In the red-ink-drenched biotechnology sector the success of Amgen takes on a fairy-tale quality.
This 26-year-old firm has scored several blockbuster drugs that boost blood-cell production in kidney dialysis and cancer patients. Last year it earned $3.7 billion on revenue of $12.4 billion. The 8,000 employees at its headquarters in Thousand Oaks, Calif. need a shuttle bus to traverse its 194-acre campus.
What's not to like about this happy story? Just three things.
One is that Amgen's patents are expiring, probably too fast for the company to make up the lost revenue with new inventions.
Next is that the firm's sharp-elbowed sales tactics could come back to haunt it. It uses leverage from a must-have drug to pressure doctors into also prescribing the Amgen product in a market where there is competition.
That strategy has precipitated an antitrust lawsuit by Johnson & Johnson (nyse: JNJ - news - people ) and has backfired at some medical practices whose M.D.s don't like feeling strong-armed.
The third problem is that a dispute is brewing about whether certain Amgen patients are getting more of one costly drug than they really need.
The drug in question is Epogen, which stimulates the body to produce red blood cells.

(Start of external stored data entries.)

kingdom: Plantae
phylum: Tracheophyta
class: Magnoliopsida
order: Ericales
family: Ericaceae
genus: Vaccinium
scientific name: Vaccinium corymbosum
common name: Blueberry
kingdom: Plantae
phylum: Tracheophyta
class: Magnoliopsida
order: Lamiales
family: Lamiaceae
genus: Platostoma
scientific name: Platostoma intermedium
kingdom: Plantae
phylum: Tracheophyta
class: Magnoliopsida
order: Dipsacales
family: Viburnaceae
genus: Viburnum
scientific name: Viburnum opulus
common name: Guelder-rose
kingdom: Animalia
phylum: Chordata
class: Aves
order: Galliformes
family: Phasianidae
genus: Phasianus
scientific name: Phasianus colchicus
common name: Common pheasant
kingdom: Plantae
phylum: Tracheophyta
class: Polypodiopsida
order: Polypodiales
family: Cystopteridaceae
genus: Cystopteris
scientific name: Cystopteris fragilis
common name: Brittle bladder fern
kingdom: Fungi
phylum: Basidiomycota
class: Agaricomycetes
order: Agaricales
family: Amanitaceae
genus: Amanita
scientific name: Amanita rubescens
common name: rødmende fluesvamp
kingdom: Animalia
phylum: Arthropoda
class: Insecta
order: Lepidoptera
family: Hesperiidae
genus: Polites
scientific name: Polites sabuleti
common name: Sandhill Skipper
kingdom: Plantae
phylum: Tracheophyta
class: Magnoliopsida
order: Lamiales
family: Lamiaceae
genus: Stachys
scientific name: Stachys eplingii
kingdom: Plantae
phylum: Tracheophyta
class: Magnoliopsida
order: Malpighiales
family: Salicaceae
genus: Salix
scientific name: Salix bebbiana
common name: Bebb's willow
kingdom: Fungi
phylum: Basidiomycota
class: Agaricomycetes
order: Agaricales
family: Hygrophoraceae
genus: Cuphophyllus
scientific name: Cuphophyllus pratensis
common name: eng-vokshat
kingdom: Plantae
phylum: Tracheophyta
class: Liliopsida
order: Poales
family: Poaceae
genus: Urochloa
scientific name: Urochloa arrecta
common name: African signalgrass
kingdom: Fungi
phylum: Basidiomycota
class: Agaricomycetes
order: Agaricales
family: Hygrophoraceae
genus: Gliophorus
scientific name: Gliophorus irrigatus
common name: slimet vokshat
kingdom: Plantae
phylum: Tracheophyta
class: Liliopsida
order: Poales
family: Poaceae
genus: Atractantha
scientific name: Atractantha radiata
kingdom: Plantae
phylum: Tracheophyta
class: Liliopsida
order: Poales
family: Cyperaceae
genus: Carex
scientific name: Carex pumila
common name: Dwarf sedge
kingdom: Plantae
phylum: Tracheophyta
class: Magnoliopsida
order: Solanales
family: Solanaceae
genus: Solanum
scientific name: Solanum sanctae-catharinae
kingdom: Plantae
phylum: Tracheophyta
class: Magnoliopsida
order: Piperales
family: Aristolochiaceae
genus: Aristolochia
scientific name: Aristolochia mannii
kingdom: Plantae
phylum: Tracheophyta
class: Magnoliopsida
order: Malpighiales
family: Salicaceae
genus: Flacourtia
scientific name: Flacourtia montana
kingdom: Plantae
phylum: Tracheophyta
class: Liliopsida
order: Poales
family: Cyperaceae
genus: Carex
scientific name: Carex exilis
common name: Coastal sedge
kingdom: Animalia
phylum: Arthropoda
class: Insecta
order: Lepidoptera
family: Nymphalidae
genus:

Dosing levels have crept up by a factor of four over the past decade, though some doubt that this makes dialysis patients live longer. The higher doses have the side effect of fattening the bank accounts of both Amgen and the clinics that choose the prescriptions.
The insurers who pay the bills have taken notice. That group includes Medicare, which spent $1.75 billion on Epogen last year, more than on any other drug.